Evaluating the silhouette graph we see that the model also obtains less cohesion between the groups and a somewhat lower mean silhouette value than the previous one.

library(factoextra)
sil<-silhouette(fit3$classification,d)
fviz_silhouette(sil,label=FALSE,print.summary=FALSE)

We obtain the assignment table, in this case we see that the hit rate is quite high.

table(fit3$classification,dataorig$class)

##    
##      1  2  3
##   1 61  0  0
##   2  3 70  0
##   3  6  0 70

We reach a hit rate of 95%.

porc=100-9*100/188
porc

## [1] 95.21277

We obtain the dunn index, we see that in this case the value drops with respect to kmeans although it improves the hierarchical model.

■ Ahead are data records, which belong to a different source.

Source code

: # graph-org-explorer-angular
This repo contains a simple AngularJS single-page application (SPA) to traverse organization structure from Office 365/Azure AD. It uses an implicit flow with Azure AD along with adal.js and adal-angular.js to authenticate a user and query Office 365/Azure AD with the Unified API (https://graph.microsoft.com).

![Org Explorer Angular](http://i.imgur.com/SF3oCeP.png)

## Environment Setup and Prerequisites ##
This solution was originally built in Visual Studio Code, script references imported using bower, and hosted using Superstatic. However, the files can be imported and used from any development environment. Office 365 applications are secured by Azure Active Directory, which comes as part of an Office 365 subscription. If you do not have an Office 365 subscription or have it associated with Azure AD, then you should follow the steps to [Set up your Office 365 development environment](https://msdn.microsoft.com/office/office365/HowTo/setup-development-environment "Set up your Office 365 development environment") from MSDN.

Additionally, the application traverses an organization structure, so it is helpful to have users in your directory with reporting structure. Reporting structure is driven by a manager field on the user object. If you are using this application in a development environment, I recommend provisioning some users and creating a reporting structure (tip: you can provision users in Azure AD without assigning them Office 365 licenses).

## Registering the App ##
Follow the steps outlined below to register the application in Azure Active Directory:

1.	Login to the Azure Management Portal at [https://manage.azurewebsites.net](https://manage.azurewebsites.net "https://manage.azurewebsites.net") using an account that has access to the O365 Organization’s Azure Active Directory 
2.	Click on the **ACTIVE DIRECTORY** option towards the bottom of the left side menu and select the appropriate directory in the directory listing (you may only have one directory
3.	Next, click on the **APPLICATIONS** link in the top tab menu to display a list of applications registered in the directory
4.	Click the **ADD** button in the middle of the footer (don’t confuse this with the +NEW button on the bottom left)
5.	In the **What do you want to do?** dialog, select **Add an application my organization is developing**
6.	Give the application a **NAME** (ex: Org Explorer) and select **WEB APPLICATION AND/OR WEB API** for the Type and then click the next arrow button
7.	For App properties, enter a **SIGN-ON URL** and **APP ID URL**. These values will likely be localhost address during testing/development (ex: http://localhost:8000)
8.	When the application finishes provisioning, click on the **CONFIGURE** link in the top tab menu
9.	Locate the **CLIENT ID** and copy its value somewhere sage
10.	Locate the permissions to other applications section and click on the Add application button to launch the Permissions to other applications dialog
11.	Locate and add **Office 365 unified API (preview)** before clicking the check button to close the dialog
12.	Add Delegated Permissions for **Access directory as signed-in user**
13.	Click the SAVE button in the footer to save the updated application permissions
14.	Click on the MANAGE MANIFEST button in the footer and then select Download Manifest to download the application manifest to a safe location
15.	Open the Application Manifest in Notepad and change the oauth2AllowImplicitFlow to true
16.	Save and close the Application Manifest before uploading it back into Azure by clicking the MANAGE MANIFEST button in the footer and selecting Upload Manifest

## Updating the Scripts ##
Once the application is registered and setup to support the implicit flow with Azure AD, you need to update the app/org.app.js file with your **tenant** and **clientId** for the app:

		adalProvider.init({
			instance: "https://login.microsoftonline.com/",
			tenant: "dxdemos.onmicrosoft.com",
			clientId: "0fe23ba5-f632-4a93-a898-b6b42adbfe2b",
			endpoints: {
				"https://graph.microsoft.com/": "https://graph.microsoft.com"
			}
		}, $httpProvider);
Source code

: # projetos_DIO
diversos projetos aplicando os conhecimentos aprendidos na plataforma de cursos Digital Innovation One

clust_stats<-cluster.stats(d,fit3$classification)
clust_stats$dunn

## [1] 0.07206722

Discussion

We have seen that the evaluation of a clustering model is not easy, depending on the criteria with which the clustering is performed and evaluated we can have different views of which model gives better quality.

In this case, since we have access to real data already classified we can decide that the best model is the one in the last example, the model-based one, since it has correctly classified up to 95% of the data. However, if we did not have such data, taking into account only the indices used for the evaluation, we could consider kmeans with k=3 as the best quality model to perform the clustering, since according to the evaluation indices it is the one that shows the best cluster cohesion.